Was ist so falsch am Metzger, an lecker und der Mehlschwitze?
Beim Essen gibt es Wörter, die vornehmlich unseren Wiener Freunden die Weißglut ins Gesicht treiben. Warum eigentlich?
In wenigen Minuten ist es wieder so weit. Mindestens drei Kollegen aus unserer Wiener Redaktion werden mich anrufen, weil ich das Wort „Metzger“geschrieben habe. Ja. Sie haben richtig gelesen. Der Metzger ist in Wien nicht salonfähig. Und nein: Wien ist nicht vegan geworden. Aber: „Den ganzen Tag rufen mich dann wieder die Leute an und machen mich darauf aufmerksam, dass in der Teufelsküche ein ganz ein arger Fehler passiert ist“, jammerte zuletzt eine liebe Kollegin. Warum bei dem Wort „Metzger“in Wien die Alarmglocken läuten? Die haben keinen Metzger. Die haben einen Fleischhauer. Und den Wienern ist es offenbar vollkommen egal, dass sich der Metzger in Salzburg, Tirol und Oberösterreich selbst auch Metzger nennt. Der Wiener beharrt darauf, dass unsere Metzger auch Fleischhauer genannt werden müssen. Weiß der Teufel warum. Das führt uns zum schlimmsten aller Wörter, mit denen gutes Essen bezeichnet werden kann: „Lecker!“Da zucken so gut wie alle österreichischen Gourmets aus. Denn „lecker“sagen unsere Lieblingsnachbarn. Kaum leckt sich ein deutscher Gast nach dem ersten Bissen Apfelstrudel die Lippen, seufzt er auch schon mit geschlossenen Augen: „Mmmh, lecker!“Das Wort „lecken“verwenden Österreicher in einem vollkommen anderen Zusammenhang. Da prallen Welten aufeinander.

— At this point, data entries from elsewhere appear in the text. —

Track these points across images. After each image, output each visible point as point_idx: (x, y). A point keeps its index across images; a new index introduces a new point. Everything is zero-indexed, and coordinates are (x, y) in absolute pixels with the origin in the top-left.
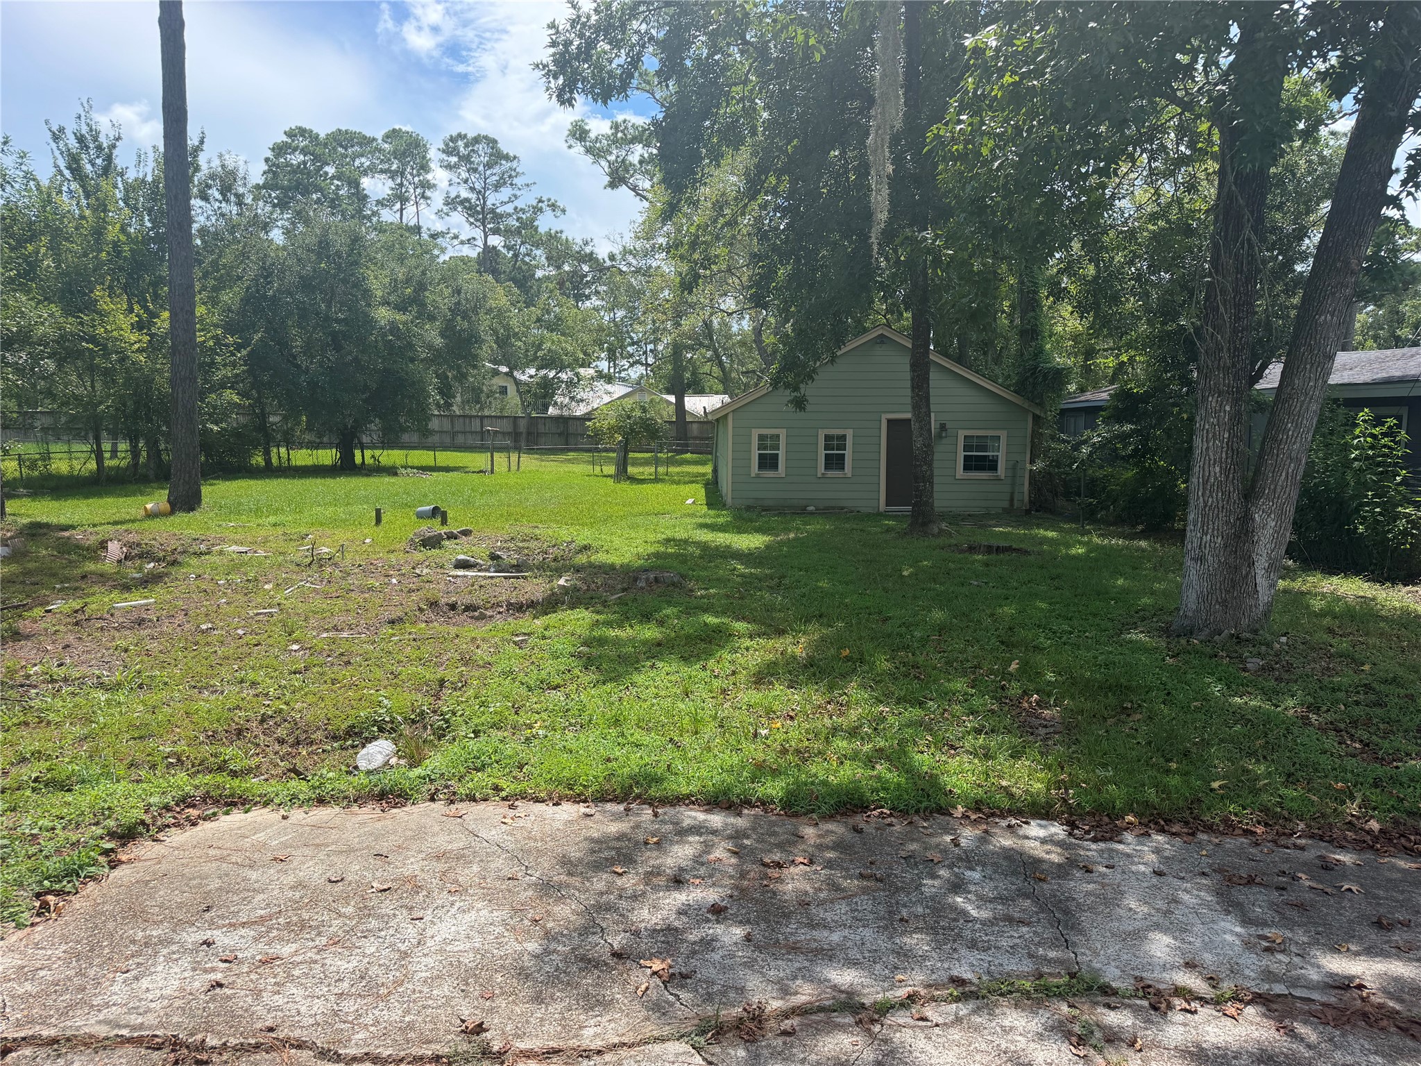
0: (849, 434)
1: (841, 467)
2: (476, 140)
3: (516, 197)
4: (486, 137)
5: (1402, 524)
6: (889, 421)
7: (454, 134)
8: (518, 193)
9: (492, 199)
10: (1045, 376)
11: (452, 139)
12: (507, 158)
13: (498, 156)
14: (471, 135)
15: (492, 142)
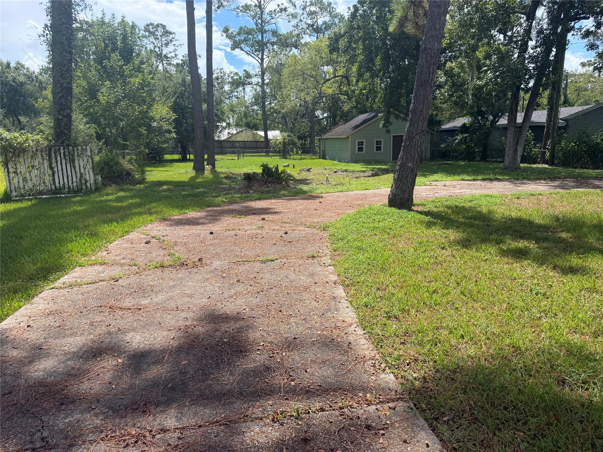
0: (382, 140)
1: (380, 150)
2: (158, 26)
3: (176, 50)
4: (161, 25)
5: (533, 152)
6: (393, 136)
7: (149, 23)
8: (177, 48)
9: (165, 51)
10: (436, 122)
11: (148, 25)
12: (171, 33)
13: (166, 33)
14: (155, 23)
15: (164, 27)
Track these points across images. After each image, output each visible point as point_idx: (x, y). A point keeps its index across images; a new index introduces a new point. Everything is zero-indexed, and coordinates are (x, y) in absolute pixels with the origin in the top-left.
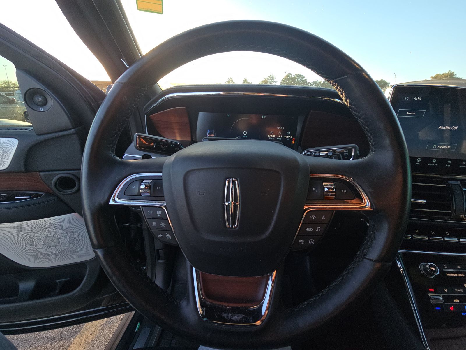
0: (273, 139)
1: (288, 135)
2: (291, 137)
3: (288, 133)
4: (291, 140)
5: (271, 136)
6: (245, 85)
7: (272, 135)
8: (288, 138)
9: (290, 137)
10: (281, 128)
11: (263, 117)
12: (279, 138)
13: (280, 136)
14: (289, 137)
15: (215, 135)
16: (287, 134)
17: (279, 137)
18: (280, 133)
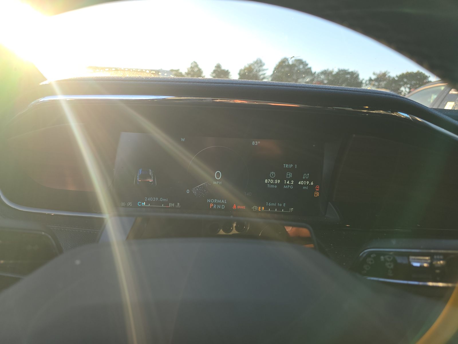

Was etwa mein Kollege Severin Corti vom „Standard“durchaus schade findet. Er schätzt auch beim Schreiben die Vielfalt. Und „lecker“, so meint er, habe durchaus einen sinnlichen Wohlklang. Corti versteht es überhaupt wie kaum ein Zweiter, Essen durch fein geschliffene Sprache zu erfassen. Das Beuschel im Salzburger Weiserhof beschrieb er kürzlich so:
Beschwingt mit Gurkerl, Kapern, Zitronenschale und einem Hauch Sardelle unterfüttert badet das fein geschnittene Lüngerl im cremigen Saft. Bries wird klassisch gebacken und darf innen ein klein wenig rosa sein – so viel besser als die auch in noblen Häusern gepflegte Unart, die Subtilinnerei vorab niederzupochieren, bis nur mehr Flummi überbleibt.
An Cortis Essensbeschreibungen kann man sich kaum satt lesen. Weil er seiner Fantasie keine Grenzen setzt. Man kann schreiben wie ein Koch kocht. Man kann die Grenzen öffnen oder sich einkerkern. Der Unterschied beider Vorgangsweisen ist wie jener der französischen zur englischen Küche. Deshalb schreibe ich jetzt hier – um meine Wiener Kollegen noch einmal ein bisserl aufzuschrecken – ganz unverfroren: „Mehlschwitze!“Ja. Auch das ist ein wunderschönes Wort, das den Vorgang sehr gut beschreibt, Mehl in heiße Butter einzurühren, um die Suppe – wie Corti schon schön schreibt – „schlonzig“zu machen. Wir sagen „Einbrenn“. Eigentlich auch ganz schön fad.